Ao falar de inclusão, Amanda reforçou a crítica à ideia de que basta “contar presenças” para resolver desigualdades: “A gente está usando esses momentos de escuta, como este painel, para construir programas de investimento direto para mulheres, voltados para mulheres. Não é suficiente dizer que teve participação feminina porque 15 mulheres apareceram na lista. Inclusão verdadeira é quando as mulheres influenciam a decisão, o orçamento, a prioridade do projeto”

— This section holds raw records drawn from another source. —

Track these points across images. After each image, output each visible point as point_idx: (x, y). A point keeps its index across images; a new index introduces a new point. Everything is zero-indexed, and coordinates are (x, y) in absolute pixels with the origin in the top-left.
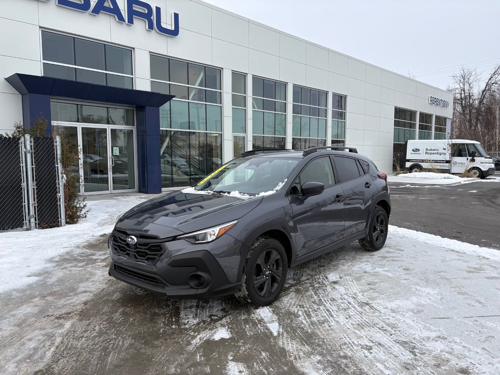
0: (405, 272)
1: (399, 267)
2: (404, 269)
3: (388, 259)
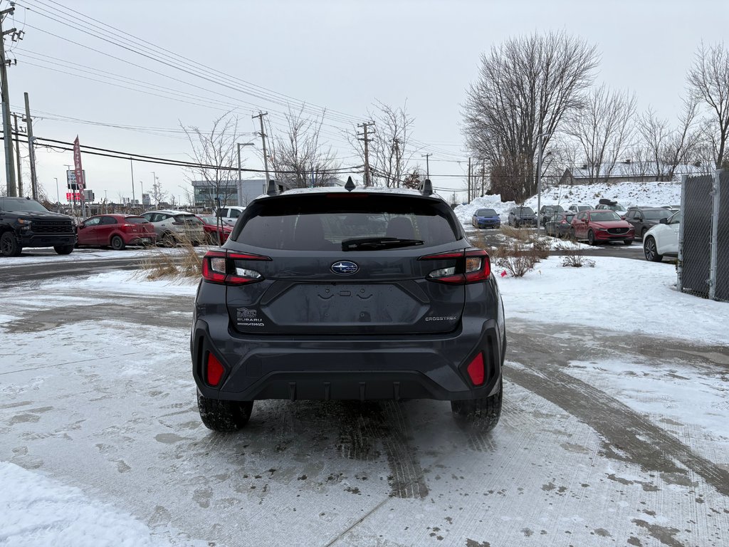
0: (159, 389)
1: (168, 394)
2: (160, 393)
3: (190, 406)
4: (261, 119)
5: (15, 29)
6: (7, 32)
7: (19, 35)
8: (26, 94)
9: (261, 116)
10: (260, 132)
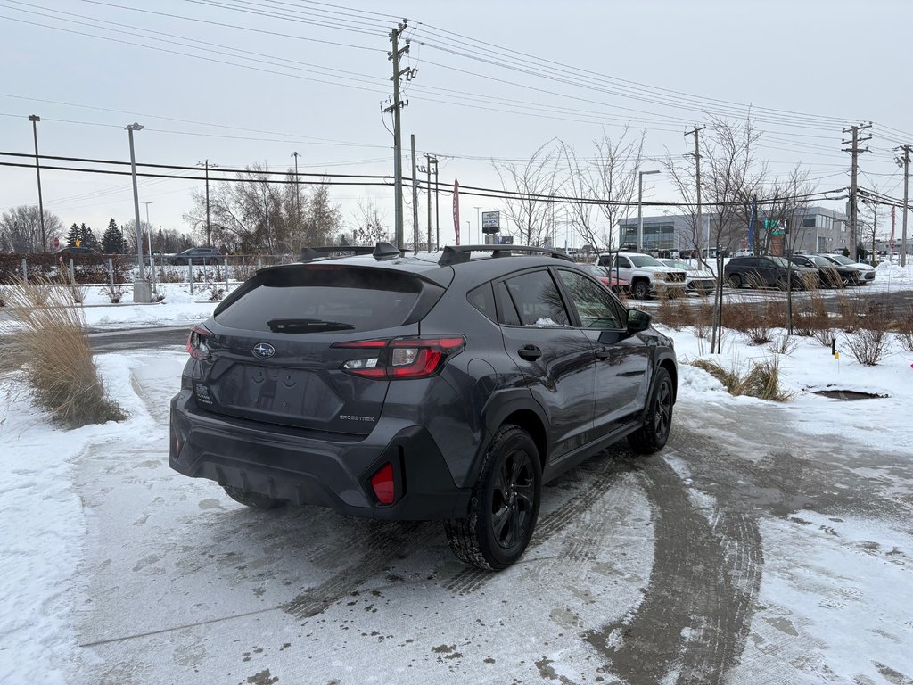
4: (697, 135)
5: (409, 68)
6: (403, 72)
7: (412, 73)
8: (413, 136)
9: (696, 131)
10: (694, 153)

Da Resex para o mundo: o protagonismo de Margarida Florestal
Se parte das falas vinha de instituições com atuação nacional ou setorial, Margarida Florestal trouxe para o debate a perspectiva de quem vive no meio da floresta, na Resex Verde para Sempre, no Pará. Reconhecida por seu trabalho com conservação e manejo comunitário, ela foi recentemente premiada pela OMA (Organização Mundial do Meio Ambiente) e compartilhou com o público como é conciliar o isolamento geográfico com a necessidade de estar em espaços de incidência política.

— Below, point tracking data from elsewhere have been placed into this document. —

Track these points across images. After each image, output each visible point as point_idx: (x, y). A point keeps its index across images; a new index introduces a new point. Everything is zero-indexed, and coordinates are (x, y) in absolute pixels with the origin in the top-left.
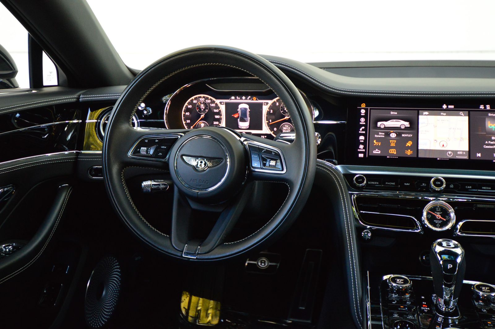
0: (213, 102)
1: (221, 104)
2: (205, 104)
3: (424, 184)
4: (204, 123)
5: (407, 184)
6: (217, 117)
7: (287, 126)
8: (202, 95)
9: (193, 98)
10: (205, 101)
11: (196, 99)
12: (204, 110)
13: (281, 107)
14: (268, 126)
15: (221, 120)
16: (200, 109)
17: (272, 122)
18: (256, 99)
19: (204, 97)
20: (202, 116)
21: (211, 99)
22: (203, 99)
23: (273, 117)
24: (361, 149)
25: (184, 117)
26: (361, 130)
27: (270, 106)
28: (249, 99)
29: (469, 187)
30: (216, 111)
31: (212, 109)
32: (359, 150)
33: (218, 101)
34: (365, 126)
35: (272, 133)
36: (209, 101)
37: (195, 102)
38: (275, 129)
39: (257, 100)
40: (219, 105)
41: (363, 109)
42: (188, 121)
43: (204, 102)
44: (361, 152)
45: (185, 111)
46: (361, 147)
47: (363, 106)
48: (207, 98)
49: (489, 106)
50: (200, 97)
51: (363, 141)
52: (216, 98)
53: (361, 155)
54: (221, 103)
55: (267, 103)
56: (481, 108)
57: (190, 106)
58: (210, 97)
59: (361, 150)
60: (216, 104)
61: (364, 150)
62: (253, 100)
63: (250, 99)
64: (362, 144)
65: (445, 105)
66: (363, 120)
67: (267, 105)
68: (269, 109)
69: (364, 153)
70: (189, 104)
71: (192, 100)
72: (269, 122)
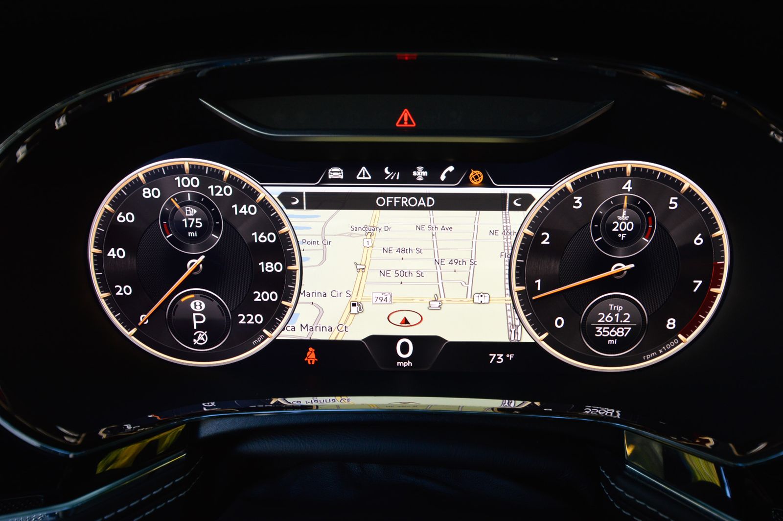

Em sua intervenção, Margarida descreveu o esforço coletivo para garantir que a voz da comunidade chegue até fóruns como a COP30: “Lá na Resex a gente vive no coração da floresta. Para eu estar aqui, tem toda uma mobilização: quem fica cuidando da casa, quem garante o trabalho no mato, quem segue acompanhando os acordos de uso. Nós somos responsáveis por ‘cuidar de todos’, de gente e de floresta. Então, quando eu recebo um prêmio ou falo num evento como este, não é uma vitória individual. É o reconhecimento de um trabalho coletivo de mulheres e homens que decidiram manter a floresta em pé”, explicou.

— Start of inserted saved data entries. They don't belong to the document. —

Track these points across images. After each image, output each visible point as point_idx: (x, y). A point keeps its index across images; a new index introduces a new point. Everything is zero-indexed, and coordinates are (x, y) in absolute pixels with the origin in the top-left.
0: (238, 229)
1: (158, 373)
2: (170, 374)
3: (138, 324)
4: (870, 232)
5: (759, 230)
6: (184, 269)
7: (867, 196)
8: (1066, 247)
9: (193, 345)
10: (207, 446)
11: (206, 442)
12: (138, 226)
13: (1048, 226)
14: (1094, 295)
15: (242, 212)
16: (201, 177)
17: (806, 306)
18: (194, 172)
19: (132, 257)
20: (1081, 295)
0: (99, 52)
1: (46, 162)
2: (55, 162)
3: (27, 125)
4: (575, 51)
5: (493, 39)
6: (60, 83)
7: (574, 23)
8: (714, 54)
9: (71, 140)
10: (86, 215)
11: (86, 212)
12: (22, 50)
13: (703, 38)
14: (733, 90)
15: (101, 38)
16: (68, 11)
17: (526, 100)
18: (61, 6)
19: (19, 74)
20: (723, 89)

Para Margarida, transição justa significa que as populações tradicionais não sejam tratadas apenas como “beneficiárias”, mas como sujeitos políticos que desenham e avaliam políticas públicas.“Se querem falar de clima e de floresta, têm que ouvir quem mora dentro da floresta. E as mulheres, que estão na linha de frente do cuidado, precisam ser as primeiras a serem chamadas para construir esses caminhos”, pontuou.
Tecendo soluções a muitas mãos
Ao reunir representantes da IBÁ, APEF–PA, CREA–PA, Embrapa, Amazon Investor Coalition, Rede Nativas e da Resex Verde para Sempre, a Rede Mulher Florestal mostrou, na prática, o que significa “tecer soluções”: cruzar saberes técnicos, experiências de base, agendas urbanas e rurais, ciência e finanças, sempre a partir de uma lente de justiça social e de gênero.
O painel reforçou que não há neutralidade na transição climática. As decisões sobre qual modelo de desenvolvimento será priorizado, quem terá acesso a crédito, quais territórios serão protegidos e quem senta à mesa para decidir tudo isso continuam marcadas por assimetrias de poder. Colocar mulheres – especialmente mulheres negras, periféricas, indígenas e extrativistas – no centro do debate não é um gesto de gentileza, mas uma condição para que a transição seja, de fato, justa.
Ao fim do encontro, ficou explícito um recado comum às falas das painelistas: a transição climática não será justa se continuar sendo desenhada sem a voz e o olhar das mulheres que sustentam, diariamente, as florestas, as cidades e as comunidades onde a crise climática já é realidade. A Rede Mulher Florestal, ao ocupar a AgriZone na COP30, mostrou que essa mudança já começou - e que não há mais volta.